In the following test, a TD treated punch was compared to
an uncoated punch. Both punches were A2 steel, .133 inch (3.4 mm)
perforating punches. Both were used to perforate .125 inch (3.2
mm) thick carbon steel plate. Figure 1 shows the
cross sections of the punches.
Figure
1a depicts the TD treated punch after 101,500
hits. It shows that steady wear of the vanadium carbide layer has
started on the cutting edge and that the wear extends around to
the side surface exposing the substrate at the cutting edge. The
original vanadium carbide layer can still be seen at the center
of the punch face. If the vanadium carbide layer had chipped off,
neither the steady coating wear nor the smooth contour of the exposed
cutting edge could be seen.
Figure
1b depicts the uncoated punch after 16,100 hits. On
the uncoated punch severe wear and chipping of the cutting edge
are evident. In fact, the severe edge wear probably caused the chipping.
The tests showed that the uncoated punch could take only about 1/6
of the hits the TD treated punch endured.
Another advantage
of using TD treated punches is that a high number of resharpenings
is possible. TD treated punches incur smaller end damage during
use and, thus, require less material removal at the cutting edge
(Figure 1). TD also reduces side surface
damage from galling. Smaller end damage and reduced galling mean
less resharpening resulting in dramatically increased tool life.
The advantages
of TD hold true even when hard product materials such as stainless
steel, spring steel, high strength steel as well as heavy gauge
and double thickness materials are being punched.
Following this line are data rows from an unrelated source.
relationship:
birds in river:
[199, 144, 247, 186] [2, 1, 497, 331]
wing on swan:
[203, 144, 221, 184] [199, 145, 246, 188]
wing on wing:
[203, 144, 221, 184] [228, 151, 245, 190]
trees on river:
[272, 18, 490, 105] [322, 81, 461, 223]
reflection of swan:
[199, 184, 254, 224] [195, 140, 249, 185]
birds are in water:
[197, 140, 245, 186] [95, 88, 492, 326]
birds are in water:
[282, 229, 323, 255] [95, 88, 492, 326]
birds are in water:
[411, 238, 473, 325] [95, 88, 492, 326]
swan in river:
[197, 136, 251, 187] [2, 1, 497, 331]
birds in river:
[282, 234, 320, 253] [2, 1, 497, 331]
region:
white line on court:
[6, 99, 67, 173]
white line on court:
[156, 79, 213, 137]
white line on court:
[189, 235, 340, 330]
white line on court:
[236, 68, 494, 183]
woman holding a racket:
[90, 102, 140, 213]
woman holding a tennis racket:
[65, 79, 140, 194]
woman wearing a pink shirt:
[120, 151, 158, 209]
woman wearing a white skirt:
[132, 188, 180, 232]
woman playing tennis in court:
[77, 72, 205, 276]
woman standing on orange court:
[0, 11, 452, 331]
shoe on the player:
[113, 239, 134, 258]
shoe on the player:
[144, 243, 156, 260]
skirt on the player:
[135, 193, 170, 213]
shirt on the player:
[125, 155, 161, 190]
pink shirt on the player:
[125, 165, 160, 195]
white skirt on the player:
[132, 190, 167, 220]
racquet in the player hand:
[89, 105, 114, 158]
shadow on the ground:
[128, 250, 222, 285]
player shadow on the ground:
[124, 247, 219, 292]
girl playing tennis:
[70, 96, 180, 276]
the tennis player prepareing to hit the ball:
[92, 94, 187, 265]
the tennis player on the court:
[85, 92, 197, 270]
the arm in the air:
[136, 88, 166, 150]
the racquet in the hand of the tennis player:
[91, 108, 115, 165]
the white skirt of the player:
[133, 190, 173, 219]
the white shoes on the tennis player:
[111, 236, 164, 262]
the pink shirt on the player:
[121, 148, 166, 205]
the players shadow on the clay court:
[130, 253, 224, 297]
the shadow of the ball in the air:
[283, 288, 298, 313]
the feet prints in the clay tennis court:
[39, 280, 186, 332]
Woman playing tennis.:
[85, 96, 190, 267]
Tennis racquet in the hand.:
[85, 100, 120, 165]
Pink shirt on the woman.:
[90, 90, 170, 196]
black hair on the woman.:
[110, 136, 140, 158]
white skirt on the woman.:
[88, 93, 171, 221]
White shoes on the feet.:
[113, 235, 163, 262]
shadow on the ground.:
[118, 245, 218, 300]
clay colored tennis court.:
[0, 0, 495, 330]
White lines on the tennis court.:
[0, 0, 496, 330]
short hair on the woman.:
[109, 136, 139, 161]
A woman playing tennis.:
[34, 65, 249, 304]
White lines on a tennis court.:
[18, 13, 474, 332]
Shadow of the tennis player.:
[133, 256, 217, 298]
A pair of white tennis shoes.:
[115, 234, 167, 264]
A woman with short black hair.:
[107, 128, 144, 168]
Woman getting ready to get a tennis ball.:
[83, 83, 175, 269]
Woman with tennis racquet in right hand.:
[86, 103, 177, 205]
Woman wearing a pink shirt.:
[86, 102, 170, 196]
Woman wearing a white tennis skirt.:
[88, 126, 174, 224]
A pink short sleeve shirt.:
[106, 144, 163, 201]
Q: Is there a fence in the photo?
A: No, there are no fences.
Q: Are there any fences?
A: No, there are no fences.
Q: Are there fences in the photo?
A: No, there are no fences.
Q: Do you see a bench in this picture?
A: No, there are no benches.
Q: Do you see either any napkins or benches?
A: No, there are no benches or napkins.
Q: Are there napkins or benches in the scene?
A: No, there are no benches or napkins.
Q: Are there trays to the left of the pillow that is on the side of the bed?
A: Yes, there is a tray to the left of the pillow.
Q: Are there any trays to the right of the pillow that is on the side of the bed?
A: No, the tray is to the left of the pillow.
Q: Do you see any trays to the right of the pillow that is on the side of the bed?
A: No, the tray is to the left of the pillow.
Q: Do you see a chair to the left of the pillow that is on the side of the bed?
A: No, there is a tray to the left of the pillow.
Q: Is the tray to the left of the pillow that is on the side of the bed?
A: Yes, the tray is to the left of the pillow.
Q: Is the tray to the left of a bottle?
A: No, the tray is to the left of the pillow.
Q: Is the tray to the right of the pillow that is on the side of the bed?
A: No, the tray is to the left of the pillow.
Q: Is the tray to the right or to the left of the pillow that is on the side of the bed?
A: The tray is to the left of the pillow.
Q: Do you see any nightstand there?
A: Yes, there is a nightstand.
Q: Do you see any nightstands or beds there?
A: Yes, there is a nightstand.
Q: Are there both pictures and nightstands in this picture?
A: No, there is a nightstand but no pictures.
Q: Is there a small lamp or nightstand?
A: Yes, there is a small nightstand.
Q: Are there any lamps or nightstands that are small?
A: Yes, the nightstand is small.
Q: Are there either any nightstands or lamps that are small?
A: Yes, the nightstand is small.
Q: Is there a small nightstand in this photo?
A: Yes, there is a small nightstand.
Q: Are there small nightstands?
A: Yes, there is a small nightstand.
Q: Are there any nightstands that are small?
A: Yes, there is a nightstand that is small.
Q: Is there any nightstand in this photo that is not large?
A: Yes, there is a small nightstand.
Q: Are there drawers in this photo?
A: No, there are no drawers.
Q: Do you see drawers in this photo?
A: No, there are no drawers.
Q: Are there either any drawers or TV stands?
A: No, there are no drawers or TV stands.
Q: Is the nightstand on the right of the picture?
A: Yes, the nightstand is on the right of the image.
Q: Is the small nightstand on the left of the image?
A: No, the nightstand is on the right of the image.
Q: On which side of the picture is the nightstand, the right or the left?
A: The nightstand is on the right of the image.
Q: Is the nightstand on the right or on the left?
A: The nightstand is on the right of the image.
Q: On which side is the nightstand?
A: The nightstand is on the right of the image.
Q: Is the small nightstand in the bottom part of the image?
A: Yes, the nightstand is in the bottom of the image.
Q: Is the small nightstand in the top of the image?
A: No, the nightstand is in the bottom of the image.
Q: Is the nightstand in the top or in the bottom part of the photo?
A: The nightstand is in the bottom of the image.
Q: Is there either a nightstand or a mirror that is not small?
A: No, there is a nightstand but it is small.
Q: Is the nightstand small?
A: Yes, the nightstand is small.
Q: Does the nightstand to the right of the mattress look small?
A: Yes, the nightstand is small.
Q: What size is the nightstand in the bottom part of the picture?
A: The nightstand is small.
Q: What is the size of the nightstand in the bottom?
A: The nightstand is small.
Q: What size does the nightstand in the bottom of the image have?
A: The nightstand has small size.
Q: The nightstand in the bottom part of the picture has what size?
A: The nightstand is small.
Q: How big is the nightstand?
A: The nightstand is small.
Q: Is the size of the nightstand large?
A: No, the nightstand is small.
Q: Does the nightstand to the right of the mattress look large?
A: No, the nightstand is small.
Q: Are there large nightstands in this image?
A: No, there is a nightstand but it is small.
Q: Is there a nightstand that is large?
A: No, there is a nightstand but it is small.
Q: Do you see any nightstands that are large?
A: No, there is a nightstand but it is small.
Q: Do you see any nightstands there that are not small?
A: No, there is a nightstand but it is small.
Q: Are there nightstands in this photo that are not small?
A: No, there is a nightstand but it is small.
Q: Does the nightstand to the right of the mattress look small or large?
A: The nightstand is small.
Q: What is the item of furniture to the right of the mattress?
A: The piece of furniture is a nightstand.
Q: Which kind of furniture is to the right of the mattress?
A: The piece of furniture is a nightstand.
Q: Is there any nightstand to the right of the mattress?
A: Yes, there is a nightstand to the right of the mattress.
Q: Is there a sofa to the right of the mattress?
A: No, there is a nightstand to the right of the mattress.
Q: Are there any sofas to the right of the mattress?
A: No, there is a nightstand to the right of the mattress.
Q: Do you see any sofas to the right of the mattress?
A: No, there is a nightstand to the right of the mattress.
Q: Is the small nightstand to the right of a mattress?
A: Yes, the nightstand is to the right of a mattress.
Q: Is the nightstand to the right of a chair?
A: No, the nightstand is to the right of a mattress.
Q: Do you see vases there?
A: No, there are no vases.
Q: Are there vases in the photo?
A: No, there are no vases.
Even when working
with these hard materials, TD increases the number of hits
before and between regrinding(s) up to twenty times or more.
Another example
of the extreme toughness of the vanadium carbide layer is that TD treated steel does not fail under mechanical loading. In bending
and fatigue tests, cracking of the vanadium layer prior to cracking
of the fully hardened steel substrates is rarely observed.
In fact, tool
failure may not be caused by chipping of the vanadium carbide layer
at all, but by chipping off of the substrate itself, especially
if imperfectly hardened substrates or extremely brittle substrates
were used. Be sure to use the right substrate for your application.
When substrate steels with great toughness and adequate compressive
strength are TD treated, you get high wear-resistant, tough
tooling that withstands hit after hit.